▶ [PROBLEM STATEMENT]
What is needed is a verbatim copy of every record below, with the pictures left out.

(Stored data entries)
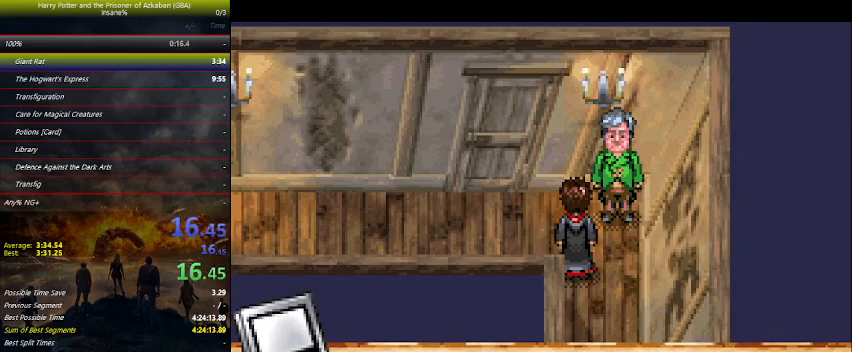
{"keys": ["space"], "mouse_move": "still", "events": [[100, "space", "down"], [133, "space", "up"], [267, "space", "down"], [333, "space", "up"], [400, "space", "down"], [433, "space", "up"], [500, "space", "down"]]}
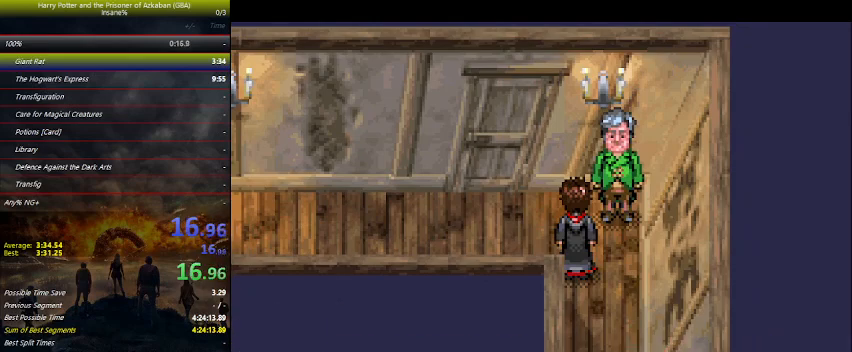
{"keys": [], "mouse_move": "still", "events": [[67, "space", "up"], [100, "space", "down"], [167, "space", "up"], [200, "space", "down"], [267, "space", "up"], [300, "space", "down"], [400, "space", "up"], [433, "space", "down"], [467, "space", "up"]]}
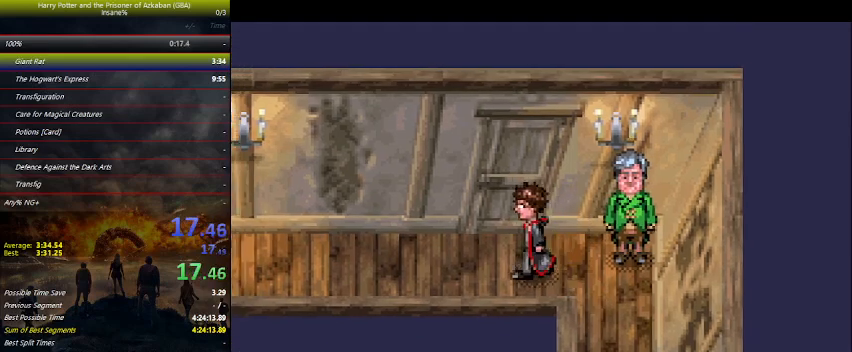
{"keys": [], "mouse_move": "still", "events": [[33, "space", "down"], [67, "space", "up"]]}
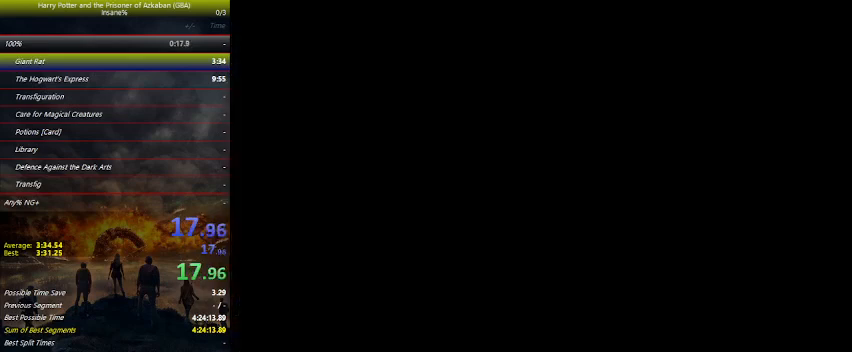
{"keys": [], "mouse_move": "still", "events": []}
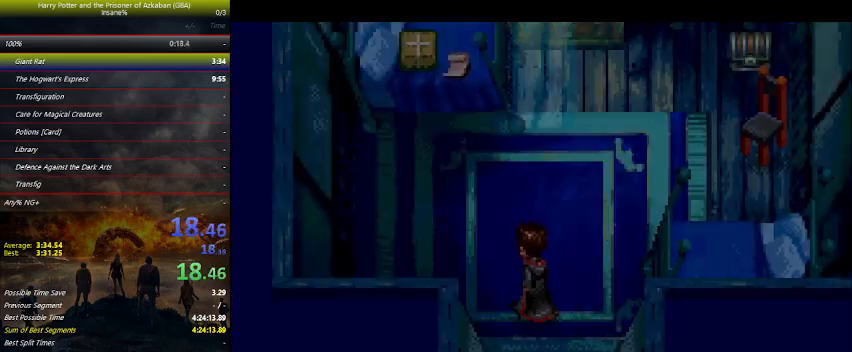
{"keys": [], "mouse_move": "still", "events": []}
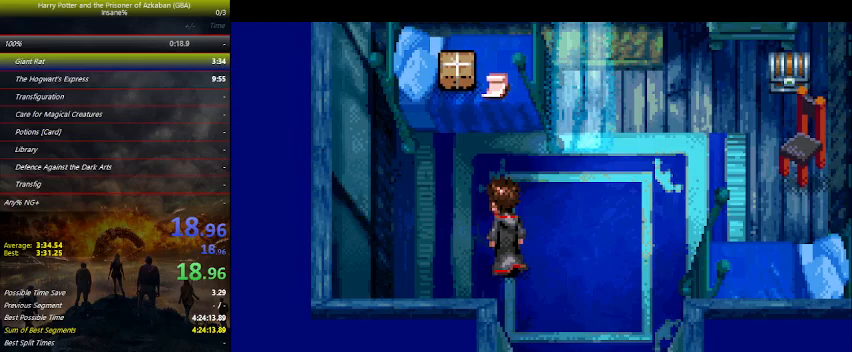
{"keys": [], "mouse_move": "still", "events": []}
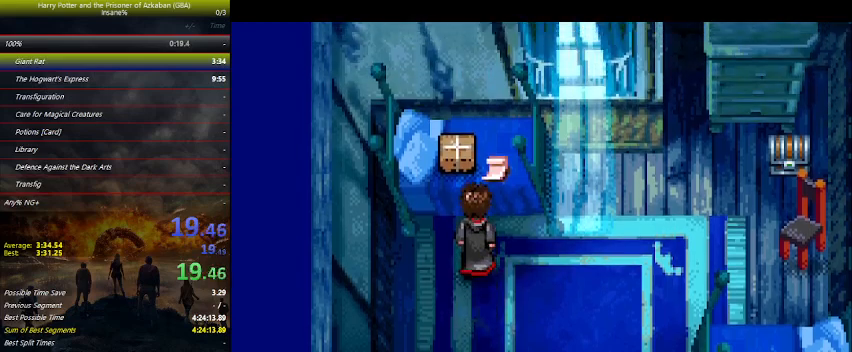
{"keys": [], "mouse_move": "still", "events": [[233, "space", "down"], [267, "space", "up"], [333, "space", "down"], [433, "space", "up"]]}
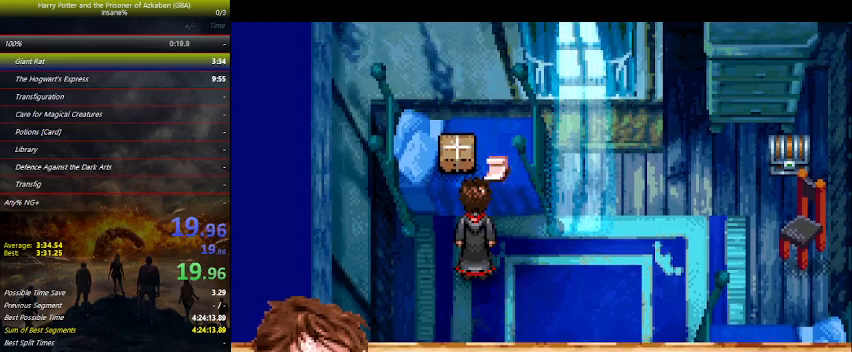
{"keys": [], "mouse_move": "still", "events": [[67, "space", "down"], [100, "space", "up"], [167, "space", "down"], [200, "space", "up"], [267, "space", "down"], [300, "space", "up"], [333, "space", "down"], [400, "space", "up"], [433, "space", "down"], [500, "space", "up"]]}
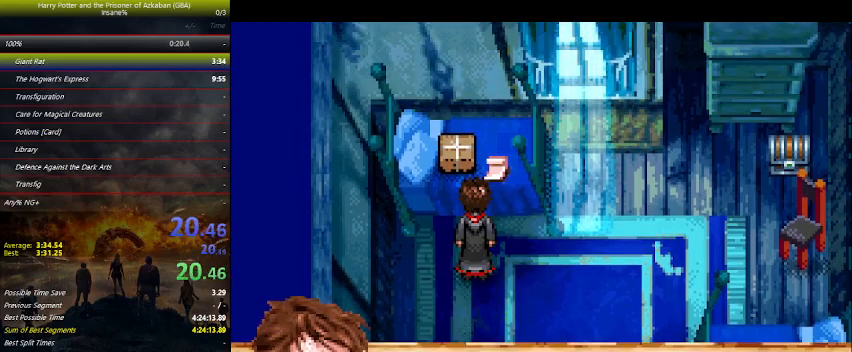
{"keys": [], "mouse_move": "still", "events": [[33, "space", "down"], [100, "space", "up"], [167, "space", "down"], [233, "space", "up"], [267, "space", "down"], [300, "space", "up"], [367, "space", "down"], [400, "space", "up"], [467, "space", "down"], [500, "space", "up"]]}
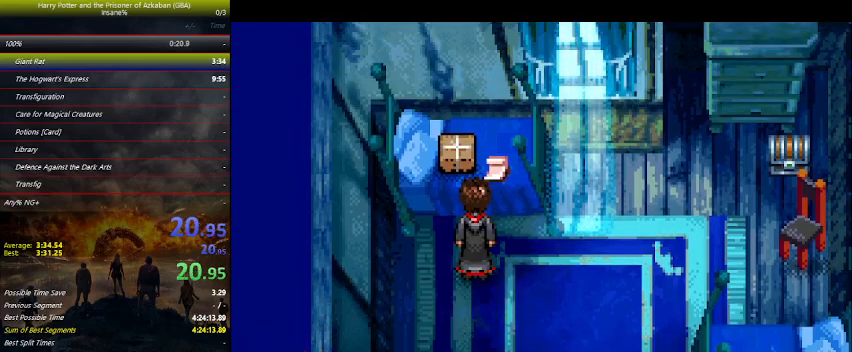
{"keys": [], "mouse_move": "still", "events": [[100, "space", "down"], [133, "space", "up"], [200, "space", "down"], [233, "space", "up"], [300, "space", "down"], [333, "space", "up"], [400, "space", "down"], [433, "space", "up"], [467, "space", "down"], [500, "space", "up"]]}
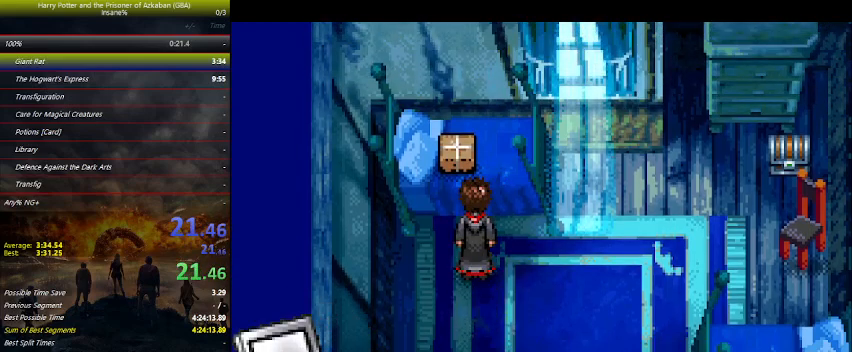
{"keys": [], "mouse_move": "still", "events": [[67, "space", "down"], [100, "space", "up"], [167, "space", "down"], [200, "space", "up"], [267, "space", "down"], [300, "space", "up"], [333, "space", "down"], [400, "space", "up"], [433, "space", "down"], [500, "space", "up"]]}
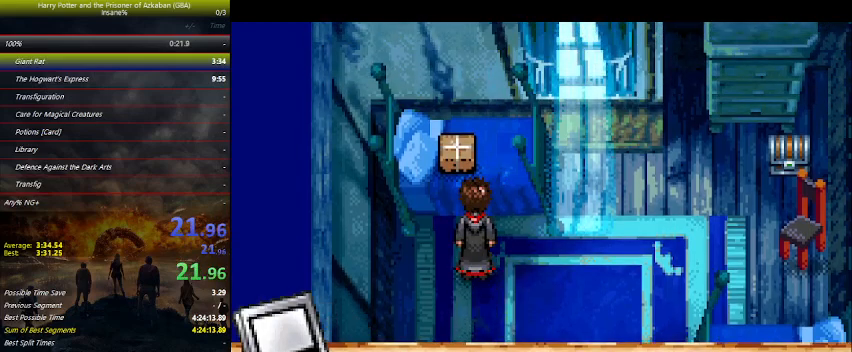
{"keys": [], "mouse_move": "still", "events": [[33, "space", "down"], [67, "space", "up"], [133, "space", "down"], [167, "space", "up"], [233, "space", "down"], [400, "space", "up"], [467, "space", "down"], [500, "space", "up"]]}
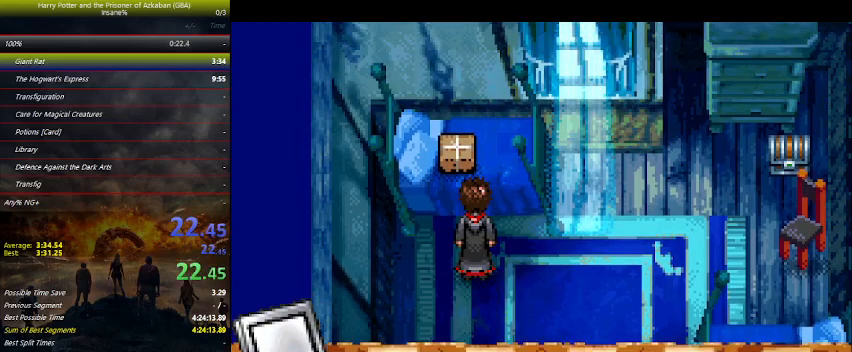
{"keys": ["space"], "mouse_move": "still", "events": [[67, "space", "down"], [100, "space", "up"], [200, "space", "down"], [233, "space", "up"], [267, "space", "down"], [333, "space", "up"], [367, "space", "down"], [433, "space", "up"], [500, "space", "down"]]}
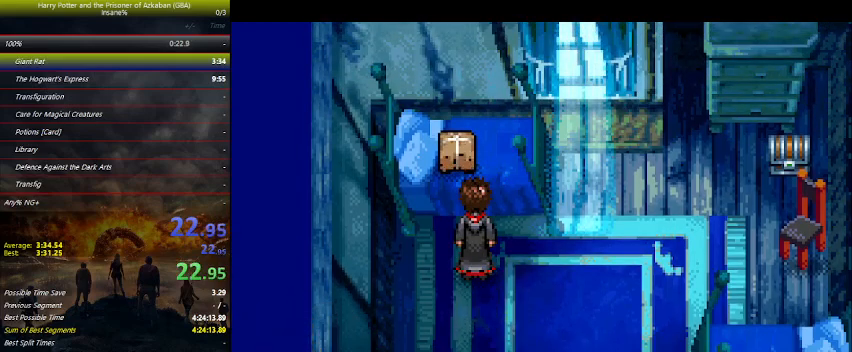
{"keys": [], "mouse_move": "still", "events": [[33, "space", "up"], [67, "space", "down"], [133, "space", "up"], [200, "space", "down"], [267, "space", "up"], [300, "space", "down"], [333, "space", "up"], [367, "space", "down"], [433, "space", "up"]]}
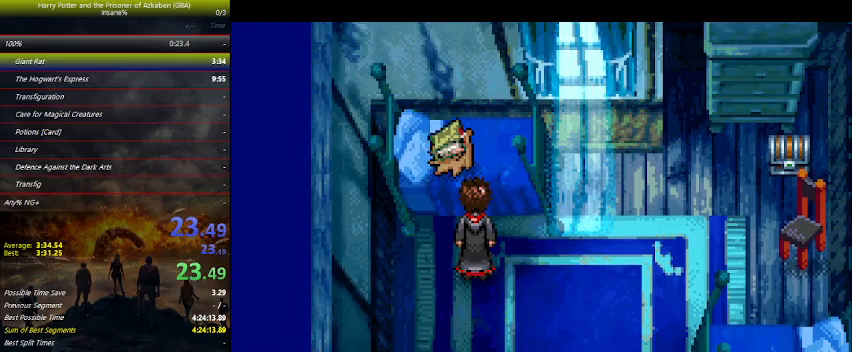
{"keys": [], "mouse_move": "still", "events": [[33, "space", "down"], [67, "space", "up"], [100, "space", "down"], [167, "space", "up"], [267, "space", "down"], [300, "space", "up"], [433, "space", "down"], [500, "space", "up"]]}
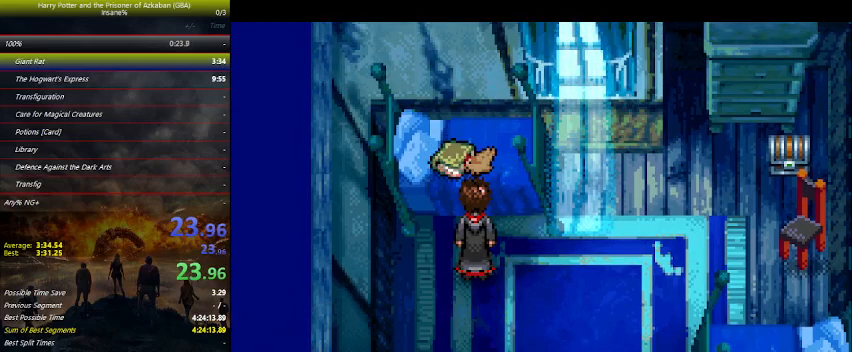
{"keys": [], "mouse_move": "still", "events": [[33, "space", "down"], [67, "space", "up"]]}
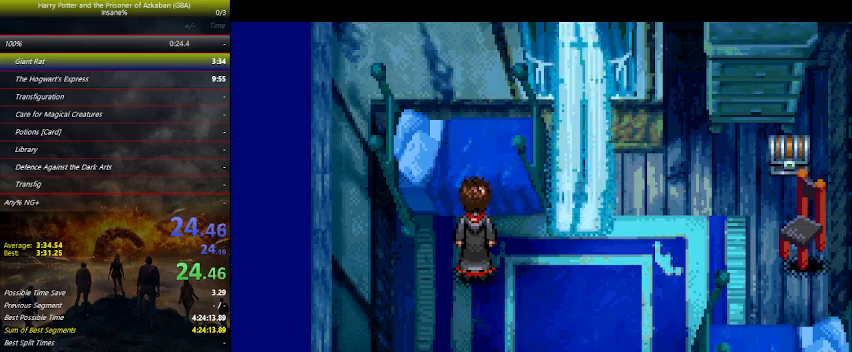
{"keys": ["space"], "mouse_move": "still", "events": [[167, "space", "down"], [233, "space", "up"], [267, "space", "down"], [333, "space", "up"], [367, "space", "down"]]}
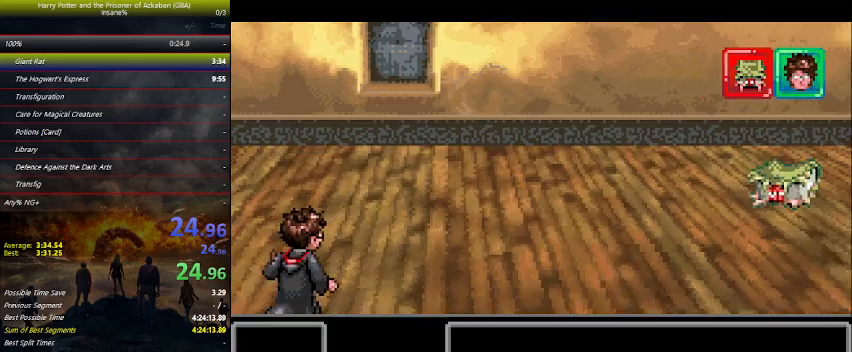
{"keys": [], "mouse_move": "still", "events": [[33, "space", "up"]]}
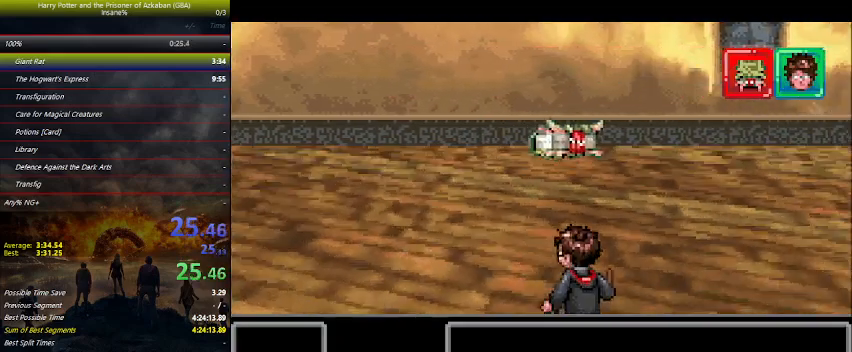
{"keys": [], "mouse_move": "still", "events": []}
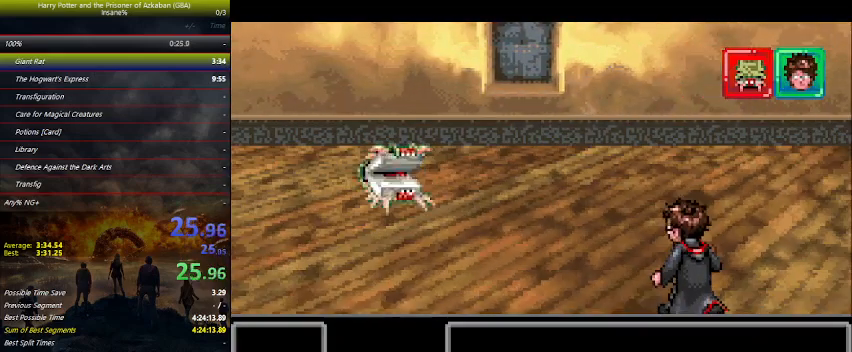
{"keys": [], "mouse_move": "still", "events": []}
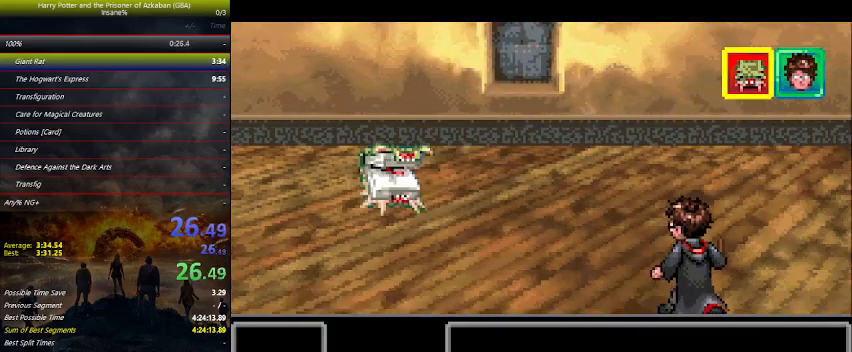
{"keys": [], "mouse_move": "still", "events": []}
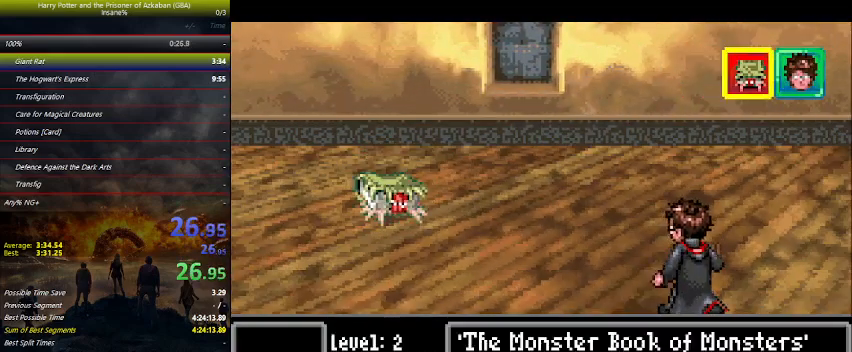
{"keys": [], "mouse_move": "still", "events": []}
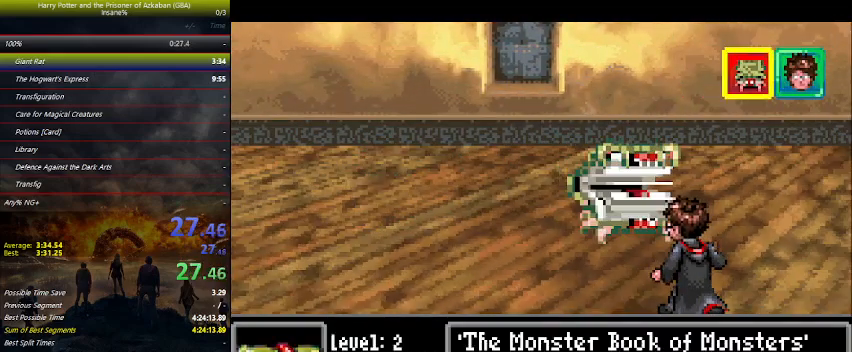
{"keys": [], "mouse_move": "still", "events": []}
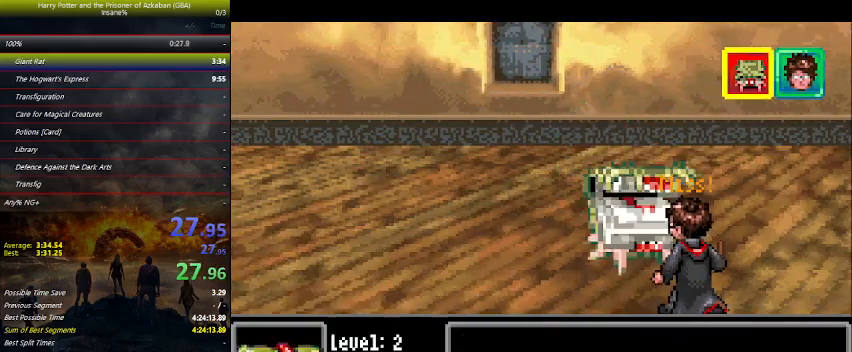
{"keys": [], "mouse_move": "still", "events": []}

▶ [OUTPUT BELOW]
{"keys": ["space"], "mouse_move": "still", "events": [[100, "space", "down"], [133, "space", "up"], [267, "space", "down"], [333, "space", "up"], [400, "space", "down"], [433, "space", "up"], [500, "space", "down"]]}
{"keys": [], "mouse_move": "still", "events": [[67, "space", "up"], [100, "space", "down"], [167, "space", "up"], [200, "space", "down"], [267, "space", "up"], [300, "space", "down"], [400, "space", "up"], [433, "space", "down"], [467, "space", "up"]]}
{"keys": [], "mouse_move": "still", "events": [[33, "space", "down"], [67, "space", "up"]]}
{"keys": [], "mouse_move": "still", "events": []}
{"keys": [], "mouse_move": "still", "events": []}
{"keys": [], "mouse_move": "still", "events": []}
{"keys": [], "mouse_move": "still", "events": [[233, "space", "down"], [267, "space", "up"], [333, "space", "down"], [433, "space", "up"]]}
{"keys": [], "mouse_move": "still", "events": [[67, "space", "down"], [100, "space", "up"], [167, "space", "down"], [200, "space", "up"], [267, "space", "down"], [300, "space", "up"], [333, "space", "down"], [400, "space", "up"], [433, "space", "down"], [500, "space", "up"]]}
{"keys": [], "mouse_move": "still", "events": [[33, "space", "down"], [100, "space", "up"], [167, "space", "down"], [233, "space", "up"], [267, "space", "down"], [300, "space", "up"], [367, "space", "down"], [400, "space", "up"], [467, "space", "down"], [500, "space", "up"]]}
{"keys": [], "mouse_move": "still", "events": [[100, "space", "down"], [133, "space", "up"], [200, "space", "down"], [233, "space", "up"], [300, "space", "down"], [333, "space", "up"], [400, "space", "down"], [433, "space", "up"], [467, "space", "down"], [500, "space", "up"]]}
{"keys": [], "mouse_move": "still", "events": [[67, "space", "down"], [100, "space", "up"], [167, "space", "down"], [200, "space", "up"], [267, "space", "down"], [300, "space", "up"], [333, "space", "down"], [400, "space", "up"], [433, "space", "down"], [500, "space", "up"]]}
{"keys": [], "mouse_move": "still", "events": [[33, "space", "down"], [67, "space", "up"], [133, "space", "down"], [167, "space", "up"], [233, "space", "down"], [400, "space", "up"], [467, "space", "down"], [500, "space", "up"]]}
{"keys": ["space"], "mouse_move": "still", "events": [[67, "space", "down"], [100, "space", "up"], [200, "space", "down"], [233, "space", "up"], [267, "space", "down"], [333, "space", "up"], [367, "space", "down"], [433, "space", "up"], [500, "space", "down"]]}
{"keys": [], "mouse_move": "still", "events": [[33, "space", "up"], [67, "space", "down"], [133, "space", "up"], [200, "space", "down"], [267, "space", "up"], [300, "space", "down"], [333, "space", "up"], [367, "space", "down"], [433, "space", "up"]]}
{"keys": [], "mouse_move": "still", "events": [[33, "space", "down"], [67, "space", "up"], [100, "space", "down"], [167, "space", "up"], [267, "space", "down"], [300, "space", "up"], [433, "space", "down"], [500, "space", "up"]]}
{"keys": [], "mouse_move": "still", "events": [[33, "space", "down"], [67, "space", "up"]]}
{"keys": ["space"], "mouse_move": "still", "events": [[167, "space", "down"], [233, "space", "up"], [267, "space", "down"], [333, "space", "up"], [367, "space", "down"]]}
{"keys": [], "mouse_move": "still", "events": [[33, "space", "up"]]}
{"keys": [], "mouse_move": "still", "events": []}
{"keys": [], "mouse_move": "still", "events": []}
{"keys": [], "mouse_move": "still", "events": []}
{"keys": [], "mouse_move": "still", "events": []}
{"keys": [], "mouse_move": "still", "events": []}
{"keys": [], "mouse_move": "still", "events": []}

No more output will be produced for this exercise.